Please transcribe the following records in full, exactly as given.

◆ WORKING DATA:
▼

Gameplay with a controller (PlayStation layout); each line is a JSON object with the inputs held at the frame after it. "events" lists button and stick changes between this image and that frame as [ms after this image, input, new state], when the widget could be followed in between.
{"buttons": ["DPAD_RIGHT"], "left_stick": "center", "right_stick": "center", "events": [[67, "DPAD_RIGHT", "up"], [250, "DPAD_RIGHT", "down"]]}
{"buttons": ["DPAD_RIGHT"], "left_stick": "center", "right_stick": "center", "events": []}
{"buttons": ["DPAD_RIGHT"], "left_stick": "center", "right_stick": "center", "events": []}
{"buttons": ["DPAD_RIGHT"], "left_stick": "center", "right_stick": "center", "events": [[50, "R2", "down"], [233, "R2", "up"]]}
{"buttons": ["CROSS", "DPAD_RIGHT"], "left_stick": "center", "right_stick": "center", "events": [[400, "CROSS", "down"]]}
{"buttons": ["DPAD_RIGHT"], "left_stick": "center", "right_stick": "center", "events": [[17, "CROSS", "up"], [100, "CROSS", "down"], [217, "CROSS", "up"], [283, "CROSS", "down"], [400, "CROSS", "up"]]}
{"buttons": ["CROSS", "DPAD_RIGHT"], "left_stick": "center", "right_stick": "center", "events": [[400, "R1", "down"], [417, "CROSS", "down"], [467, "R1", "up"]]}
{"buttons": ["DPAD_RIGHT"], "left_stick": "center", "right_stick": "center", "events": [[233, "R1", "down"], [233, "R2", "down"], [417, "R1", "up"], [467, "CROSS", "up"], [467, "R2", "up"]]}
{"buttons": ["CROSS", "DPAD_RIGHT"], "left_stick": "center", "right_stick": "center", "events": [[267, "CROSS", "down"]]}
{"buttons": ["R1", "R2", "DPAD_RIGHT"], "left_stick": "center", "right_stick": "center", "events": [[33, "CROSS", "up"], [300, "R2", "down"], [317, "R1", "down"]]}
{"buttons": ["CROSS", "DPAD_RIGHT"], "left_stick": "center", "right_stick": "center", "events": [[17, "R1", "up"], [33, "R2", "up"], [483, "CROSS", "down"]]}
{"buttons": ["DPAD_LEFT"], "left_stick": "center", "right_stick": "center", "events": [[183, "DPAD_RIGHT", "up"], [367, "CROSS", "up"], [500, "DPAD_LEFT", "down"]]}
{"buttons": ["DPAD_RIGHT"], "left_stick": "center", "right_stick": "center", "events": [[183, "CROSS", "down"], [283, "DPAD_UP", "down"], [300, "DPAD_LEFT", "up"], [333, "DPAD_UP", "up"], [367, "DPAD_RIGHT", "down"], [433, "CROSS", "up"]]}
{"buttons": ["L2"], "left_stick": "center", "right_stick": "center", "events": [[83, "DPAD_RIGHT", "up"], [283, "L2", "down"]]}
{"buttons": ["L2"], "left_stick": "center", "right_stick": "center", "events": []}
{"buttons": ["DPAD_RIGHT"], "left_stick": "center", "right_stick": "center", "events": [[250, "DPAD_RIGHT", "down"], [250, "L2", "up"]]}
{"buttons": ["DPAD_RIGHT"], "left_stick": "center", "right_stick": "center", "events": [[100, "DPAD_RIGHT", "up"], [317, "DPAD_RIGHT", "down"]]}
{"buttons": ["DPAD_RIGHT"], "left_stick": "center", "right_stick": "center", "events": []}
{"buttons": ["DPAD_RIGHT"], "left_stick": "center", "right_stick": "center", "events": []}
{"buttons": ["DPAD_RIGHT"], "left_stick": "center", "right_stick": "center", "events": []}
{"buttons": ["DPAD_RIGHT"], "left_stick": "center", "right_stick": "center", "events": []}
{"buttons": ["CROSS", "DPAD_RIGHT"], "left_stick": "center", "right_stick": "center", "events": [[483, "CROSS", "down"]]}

▲

◆ WRITTEN SOLUTION:
Gameplay with a controller (PlayStation layout); each line is a JSON object with the inputs held at the frame after it. "events" lists button and stick changes between this image and that frame as [ms after this image, input, new state], when the widget could be followed in between.
{"buttons": ["DPAD_RIGHT"], "left_stick": "center", "right_stick": "center", "events": [[67, "DPAD_RIGHT", "up"], [250, "DPAD_RIGHT", "down"]]}
{"buttons": ["DPAD_RIGHT"], "left_stick": "center", "right_stick": "center", "events": []}
{"buttons": ["DPAD_RIGHT"], "left_stick": "center", "right_stick": "center", "events": []}
{"buttons": ["DPAD_RIGHT"], "left_stick": "center", "right_stick": "center", "events": [[50, "R2", "down"], [233, "R2", "up"]]}
{"buttons": ["CROSS", "DPAD_RIGHT"], "left_stick": "center", "right_stick": "center", "events": [[400, "CROSS", "down"]]}
{"buttons": ["DPAD_RIGHT"], "left_stick": "center", "right_stick": "center", "events": [[17, "CROSS", "up"], [100, "CROSS", "down"], [217, "CROSS", "up"], [283, "CROSS", "down"], [400, "CROSS", "up"]]}
{"buttons": ["CROSS", "DPAD_RIGHT"], "left_stick": "center", "right_stick": "center", "events": [[400, "R1", "down"], [417, "CROSS", "down"], [467, "R1", "up"]]}
{"buttons": ["DPAD_RIGHT"], "left_stick": "center", "right_stick": "center", "events": [[233, "R1", "down"], [233, "R2", "down"], [417, "R1", "up"], [467, "CROSS", "up"], [467, "R2", "up"]]}
{"buttons": ["CROSS", "DPAD_RIGHT"], "left_stick": "center", "right_stick": "center", "events": [[267, "CROSS", "down"]]}
{"buttons": ["R1", "R2", "DPAD_RIGHT"], "left_stick": "center", "right_stick": "center", "events": [[33, "CROSS", "up"], [300, "R2", "down"], [317, "R1", "down"]]}
{"buttons": ["CROSS", "DPAD_RIGHT"], "left_stick": "center", "right_stick": "center", "events": [[17, "R1", "up"], [33, "R2", "up"], [483, "CROSS", "down"]]}
{"buttons": ["DPAD_LEFT"], "left_stick": "center", "right_stick": "center", "events": [[183, "DPAD_RIGHT", "up"], [367, "CROSS", "up"], [500, "DPAD_LEFT", "down"]]}
{"buttons": ["DPAD_RIGHT"], "left_stick": "center", "right_stick": "center", "events": [[183, "CROSS", "down"], [283, "DPAD_UP", "down"], [300, "DPAD_LEFT", "up"], [333, "DPAD_UP", "up"], [367, "DPAD_RIGHT", "down"], [433, "CROSS", "up"]]}
{"buttons": ["L2"], "left_stick": "center", "right_stick": "center", "events": [[83, "DPAD_RIGHT", "up"], [283, "L2", "down"]]}
{"buttons": ["L2"], "left_stick": "center", "right_stick": "center", "events": []}
{"buttons": ["DPAD_RIGHT"], "left_stick": "center", "right_stick": "center", "events": [[250, "DPAD_RIGHT", "down"], [250, "L2", "up"]]}
{"buttons": ["DPAD_RIGHT"], "left_stick": "center", "right_stick": "center", "events": [[100, "DPAD_RIGHT", "up"], [317, "DPAD_RIGHT", "down"]]}
{"buttons": ["DPAD_RIGHT"], "left_stick": "center", "right_stick": "center", "events": []}
{"buttons": ["DPAD_RIGHT"], "left_stick": "center", "right_stick": "center", "events": []}
{"buttons": ["DPAD_RIGHT"], "left_stick": "center", "right_stick": "center", "events": []}
{"buttons": ["DPAD_RIGHT"], "left_stick": "center", "right_stick": "center", "events": []}
{"buttons": ["CROSS", "DPAD_RIGHT"], "left_stick": "center", "right_stick": "center", "events": [[483, "CROSS", "down"]]}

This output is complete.